NASA chief slams India anti-satellite test

STORY WRITTEN FOR CBS NEWS & USED WITH PERMISSION

NASA Administrator Jim Bridenstine speaks during a town hall meeting Monday at NASA Headquarters in Washington. Credit: NASA/Bill Ingalls

The successful test of an Indian anti-satellite weapon March 27 created a cloud of high-velocity debris that poses a near-term threat to other spacecraft in low-Earth orbit, including the International Space Station, NASA Administrator Jim Bridenstine told agency employees Monday. Indian officials said the threat was minimal.

But during a “town hall” meeting at NASA Headquarters in Washington, Bridenstine said the anti-satellite weapon created at least 400 pieces of debris, including 60 trackable fragments that are four inches across or larger. Of that total, 24 ended up in orbits with high points, or apogees, above the 255 mile altitude of the space station.

Those fragments will steadily lose altitude due to the effects of atmospheric drag, making them a near-term threat that may require U.S. and Russian flight controllers to periodically reposition the lab complex to minimize the odds of a collision.

And collisions between bodies moving at orbital velocity — about 17,000 mph, or nearly five miles per second — are potentially catastrophic.

“That is a terrible, terrible thing, to create an event that sends debris in an apogee that goes above the International Space Station,” Bridenstine said. “That kind of activity is not compatible with the future of human space flight that we need to see happen.”

India’s Prime Minister Narendra Modi revealed the successful test, dubbed Mission Shakti, after the Indian target satellite was destroyed, saying “India has today established itself as a global space power.”

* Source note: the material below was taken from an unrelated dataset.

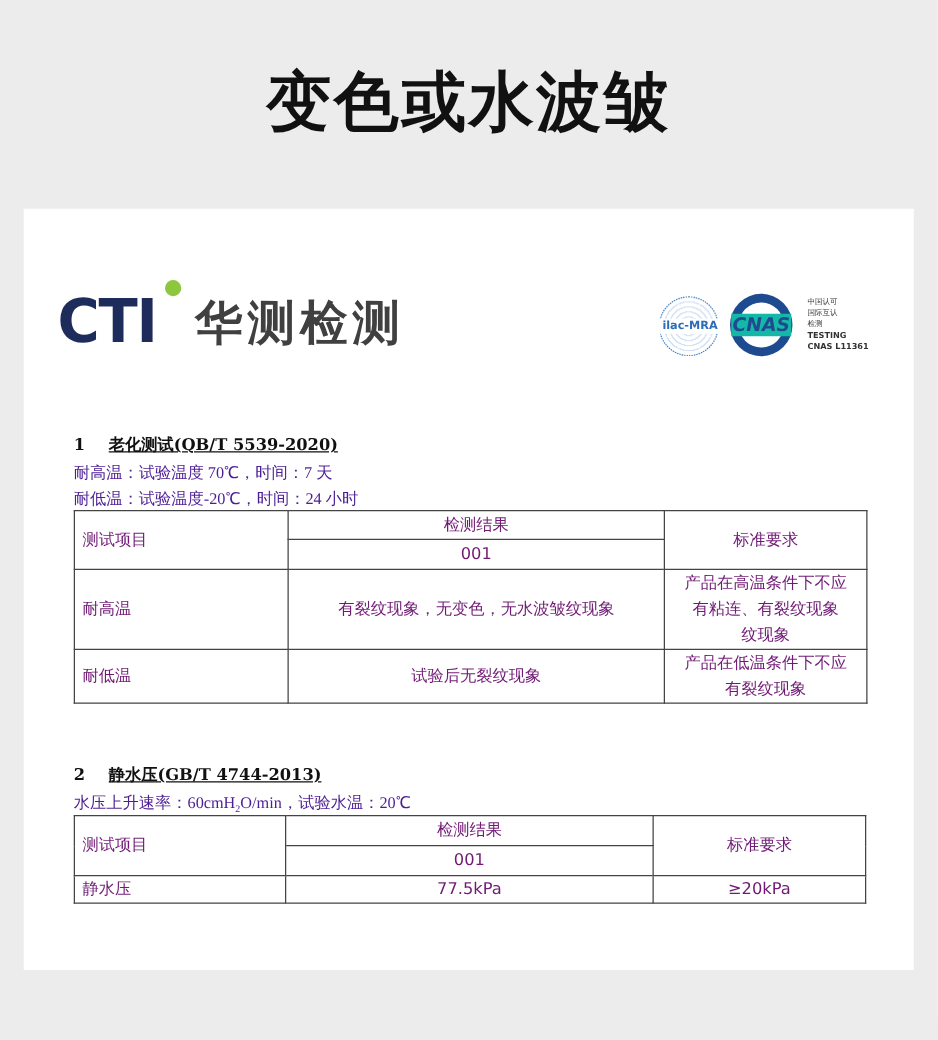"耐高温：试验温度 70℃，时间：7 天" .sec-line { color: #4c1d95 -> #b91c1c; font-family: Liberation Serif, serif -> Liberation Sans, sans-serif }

“So far only three countries in the world, USA, Russia and China, had this capability,” he said. “Today, India has become the fourth country to acquire this status as a space power. There can be no bigger moment of pride for every Indian than this.”

He said the test was “not directed against anyone” and that India remains “opposed to the weaponization of space and an arms race in outer space, and this test does not in any way change this position. Today’s test does not violate any international law or treaty obligation to which India is a party.”

India’s Ministry of External Affairs said on its web site “the test was done in the lower atmosphere to ensure that there is no space debris. Whatever debris that is generated will decay and fall back onto the earth within weeks.”

Analytical Graphics provided an early analysis of the impact, showing the assumed trajectories of the debris fragments.

Jonathan McDowell, an astrophysicist at the Harvard Smithsonian Center for Astrophysics and a noted satellite tracker and space historian, told Space.com that the target for the test was an Indian satellite known as Microsat-R, passing about 168 miles above the Bay of Bengal when it was intercepted.

He said most of the debris likely will fall back into the atmosphere and burn up over the next three weeks or so, although some fragments in higher orbits could stay aloft for a year or so.

In 2007, China launched an anti-satellite weapon that destroyed a defunct Chinese weather satellite in a much higher orbit, creating more than 2,000 pieces of trackable debris out of an estimated total of 150,000 fragments. Bridenstine said a large number of those fragments remain in orbit today.

In the immediate aftermath of the Indian test, the risk of a debris impact with the space station jumped by 44 percent.

“I’m talking about small debris impacts to the International Space Station, the risk went up 44 percent over a period of 10 days,” Bridenstine said. “The good thing is, it’s low enough in Earth orbit that over time, this will all dissipate.”